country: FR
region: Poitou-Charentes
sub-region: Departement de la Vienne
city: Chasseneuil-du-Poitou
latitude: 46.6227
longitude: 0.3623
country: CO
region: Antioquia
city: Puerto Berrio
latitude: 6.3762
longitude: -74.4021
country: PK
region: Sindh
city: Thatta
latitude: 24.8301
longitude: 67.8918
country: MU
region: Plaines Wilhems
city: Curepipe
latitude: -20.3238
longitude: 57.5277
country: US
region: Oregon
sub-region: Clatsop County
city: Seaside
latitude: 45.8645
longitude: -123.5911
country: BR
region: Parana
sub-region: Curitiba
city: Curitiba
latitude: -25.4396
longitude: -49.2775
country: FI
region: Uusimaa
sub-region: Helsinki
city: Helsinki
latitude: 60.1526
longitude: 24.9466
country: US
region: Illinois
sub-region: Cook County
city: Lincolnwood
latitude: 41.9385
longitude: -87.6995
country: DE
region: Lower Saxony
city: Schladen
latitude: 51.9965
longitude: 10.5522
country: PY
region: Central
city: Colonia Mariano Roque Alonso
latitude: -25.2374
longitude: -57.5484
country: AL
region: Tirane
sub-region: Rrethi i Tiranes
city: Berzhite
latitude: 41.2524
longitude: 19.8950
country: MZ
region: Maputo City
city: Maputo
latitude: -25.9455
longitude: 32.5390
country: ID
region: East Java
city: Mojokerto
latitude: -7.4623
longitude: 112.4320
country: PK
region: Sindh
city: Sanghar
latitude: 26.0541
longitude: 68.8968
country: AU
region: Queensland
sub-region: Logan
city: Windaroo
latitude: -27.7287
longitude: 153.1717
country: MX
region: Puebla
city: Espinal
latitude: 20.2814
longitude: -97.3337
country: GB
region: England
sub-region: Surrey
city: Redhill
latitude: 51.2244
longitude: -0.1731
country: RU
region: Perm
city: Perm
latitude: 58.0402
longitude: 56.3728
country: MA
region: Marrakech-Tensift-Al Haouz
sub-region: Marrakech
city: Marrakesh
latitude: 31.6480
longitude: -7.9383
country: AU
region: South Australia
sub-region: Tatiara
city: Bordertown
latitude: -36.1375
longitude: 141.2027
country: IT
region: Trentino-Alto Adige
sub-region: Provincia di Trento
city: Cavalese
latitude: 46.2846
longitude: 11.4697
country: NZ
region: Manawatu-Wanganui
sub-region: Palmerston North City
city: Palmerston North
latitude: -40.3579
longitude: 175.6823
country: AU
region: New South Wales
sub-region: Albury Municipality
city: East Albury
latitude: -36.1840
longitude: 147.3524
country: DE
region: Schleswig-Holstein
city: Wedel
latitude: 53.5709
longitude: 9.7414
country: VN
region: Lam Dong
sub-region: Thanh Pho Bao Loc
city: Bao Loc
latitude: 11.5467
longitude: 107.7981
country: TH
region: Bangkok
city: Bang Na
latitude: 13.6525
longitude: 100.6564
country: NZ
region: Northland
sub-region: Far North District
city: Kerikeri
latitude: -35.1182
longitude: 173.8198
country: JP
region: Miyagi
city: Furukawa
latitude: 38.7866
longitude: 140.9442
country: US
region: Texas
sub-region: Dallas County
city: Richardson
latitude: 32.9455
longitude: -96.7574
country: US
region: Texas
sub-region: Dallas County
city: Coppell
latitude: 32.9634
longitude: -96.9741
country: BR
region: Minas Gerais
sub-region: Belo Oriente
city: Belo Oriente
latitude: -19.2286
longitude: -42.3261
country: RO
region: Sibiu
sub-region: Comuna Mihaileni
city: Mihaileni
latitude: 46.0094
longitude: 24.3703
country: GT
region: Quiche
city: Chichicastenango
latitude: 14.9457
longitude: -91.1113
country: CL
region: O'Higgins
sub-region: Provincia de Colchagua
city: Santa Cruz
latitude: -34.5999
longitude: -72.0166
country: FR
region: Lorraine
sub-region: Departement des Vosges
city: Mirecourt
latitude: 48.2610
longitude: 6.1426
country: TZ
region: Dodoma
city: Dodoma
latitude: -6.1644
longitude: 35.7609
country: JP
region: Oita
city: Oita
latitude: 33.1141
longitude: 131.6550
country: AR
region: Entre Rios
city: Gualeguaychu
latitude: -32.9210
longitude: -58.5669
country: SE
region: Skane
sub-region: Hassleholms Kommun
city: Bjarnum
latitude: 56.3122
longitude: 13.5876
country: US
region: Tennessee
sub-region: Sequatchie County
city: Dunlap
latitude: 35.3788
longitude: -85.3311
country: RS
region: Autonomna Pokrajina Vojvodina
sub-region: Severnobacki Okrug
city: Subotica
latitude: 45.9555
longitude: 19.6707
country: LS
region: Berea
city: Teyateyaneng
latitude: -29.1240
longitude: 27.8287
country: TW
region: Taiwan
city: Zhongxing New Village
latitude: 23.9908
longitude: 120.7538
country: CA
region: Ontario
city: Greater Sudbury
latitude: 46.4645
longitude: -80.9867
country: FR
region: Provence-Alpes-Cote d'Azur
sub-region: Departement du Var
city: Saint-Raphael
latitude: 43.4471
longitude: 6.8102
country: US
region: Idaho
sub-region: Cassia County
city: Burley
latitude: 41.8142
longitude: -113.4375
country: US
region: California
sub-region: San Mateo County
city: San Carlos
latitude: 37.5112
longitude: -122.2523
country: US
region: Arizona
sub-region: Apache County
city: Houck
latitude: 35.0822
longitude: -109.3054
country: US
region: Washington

--- Exercise directions ---
Give the items above again with "latitude" swapped for "lat" everywhere, keeping everything else unchanged.

--- Final result ---
country: FR
region: Poitou-Charentes
sub-region: Departement de la Vienne
city: Chasseneuil-du-Poitou
lat: 46.6227
longitude: 0.3623
country: CO
region: Antioquia
city: Puerto Berrio
lat: 6.3762
longitude: -74.4021
country: PK
region: Sindh
city: Thatta
lat: 24.8301
longitude: 67.8918
country: MU
region: Plaines Wilhems
city: Curepipe
lat: -20.3238
longitude: 57.5277
country: US
region: Oregon
sub-region: Clatsop County
city: Seaside
lat: 45.8645
longitude: -123.5911
country: BR
region: Parana
sub-region: Curitiba
city: Curitiba
lat: -25.4396
longitude: -49.2775
country: FI
region: Uusimaa
sub-region: Helsinki
city: Helsinki
lat: 60.1526
longitude: 24.9466
country: US
region: Illinois
sub-region: Cook County
city: Lincolnwood
lat: 41.9385
longitude: -87.6995
country: DE
region: Lower Saxony
city: Schladen
lat: 51.9965
longitude: 10.5522
country: PY
region: Central
city: Colonia Mariano Roque Alonso
lat: -25.2374
longitude: -57.5484
country: AL
region: Tirane
sub-region: Rrethi i Tiranes
city: Berzhite
lat: 41.2524
longitude: 19.8950
country: MZ
region: Maputo City
city: Maputo
lat: -25.9455
longitude: 32.5390
country: ID
region: East Java
city: Mojokerto
lat: -7.4623
longitude: 112.4320
country: PK
region: Sindh
city: Sanghar
lat: 26.0541
longitude: 68.8968
country: AU
region: Queensland
sub-region: Logan
city: Windaroo
lat: -27.7287
longitude: 153.1717
country: MX
region: Puebla
city: Espinal
lat: 20.2814
longitude: -97.3337
country: GB
region: England
sub-region: Surrey
city: Redhill
lat: 51.2244
longitude: -0.1731
country: RU
region: Perm
city: Perm
lat: 58.0402
longitude: 56.3728
country: MA
region: Marrakech-Tensift-Al Haouz
sub-region: Marrakech
city: Marrakesh
lat: 31.6480
longitude: -7.9383
country: AU
region: South Australia
sub-region: Tatiara
city: Bordertown
lat: -36.1375
longitude: 141.2027
country: IT
region: Trentino-Alto Adige
sub-region: Provincia di Trento
city: Cavalese
lat: 46.2846
longitude: 11.4697
country: NZ
region: Manawatu-Wanganui
sub-region: Palmerston North City
city: Palmerston North
lat: -40.3579
longitude: 175.6823
country: AU
region: New South Wales
sub-region: Albury Municipality
city: East Albury
lat: -36.1840
longitude: 147.3524
country: DE
region: Schleswig-Holstein
city: Wedel
lat: 53.5709
longitude: 9.7414
country: VN
region: Lam Dong
sub-region: Thanh Pho Bao Loc
city: Bao Loc
lat: 11.5467
longitude: 107.7981
country: TH
region: Bangkok
city: Bang Na
lat: 13.6525
longitude: 100.6564
country: NZ
region: Northland
sub-region: Far North District
city: Kerikeri
lat: -35.1182
longitude: 173.8198
country: JP
region: Miyagi
city: Furukawa
lat: 38.7866
longitude: 140.9442
country: US
region: Texas
sub-region: Dallas County
city: Richardson
lat: 32.9455
longitude: -96.7574
country: US
region: Texas
sub-region: Dallas County
city: Coppell
lat: 32.9634
longitude: -96.9741
country: BR
region: Minas Gerais
sub-region: Belo Oriente
city: Belo Oriente
lat: -19.2286
longitude: -42.3261
country: RO
region: Sibiu
sub-region: Comuna Mihaileni
city: Mihaileni
lat: 46.0094
longitude: 24.3703
country: GT
region: Quiche
city: Chichicastenango
lat: 14.9457
longitude: -91.1113
country: CL
region: O'Higgins
sub-region: Provincia de Colchagua
city: Santa Cruz
lat: -34.5999
longitude: -72.0166
country: FR
region: Lorraine
sub-region: Departement des Vosges
city: Mirecourt
lat: 48.2610
longitude: 6.1426
country: TZ
region: Dodoma
city: Dodoma
lat: -6.1644
longitude: 35.7609
country: JP
region: Oita
city: Oita
lat: 33.1141
longitude: 131.6550
country: AR
region: Entre Rios
city: Gualeguaychu
lat: -32.9210
longitude: -58.5669
country: SE
region: Skane
sub-region: Hassleholms Kommun
city: Bjarnum
lat: 56.3122
longitude: 13.5876
country: US
region: Tennessee
sub-region: Sequatchie County
city: Dunlap
lat: 35.3788
longitude: -85.3311
country: RS
region: Autonomna Pokrajina Vojvodina
sub-region: Severnobacki Okrug
city: Subotica
lat: 45.9555
longitude: 19.6707
country: LS
region: Berea
city: Teyateyaneng
lat: -29.1240
longitude: 27.8287
country: TW
region: Taiwan
city: Zhongxing New Village
lat: 23.9908
longitude: 120.7538
country: CA
region: Ontario
city: Greater Sudbury
lat: 46.4645
longitude: -80.9867
country: FR
region: Provence-Alpes-Cote d'Azur
sub-region: Departement du Var
city: Saint-Raphael
lat: 43.4471
longitude: 6.8102
country: US
region: Idaho
sub-region: Cassia County
city: Burley
lat: 41.8142
longitude: -113.4375
country: US
region: California
sub-region: San Mateo County
city: San Carlos
lat: 37.5112
longitude: -122.2523
country: US
region: Arizona
sub-region: Apache County
city: Houck
lat: 35.0822
longitude: -109.3054
country: US
region: Washington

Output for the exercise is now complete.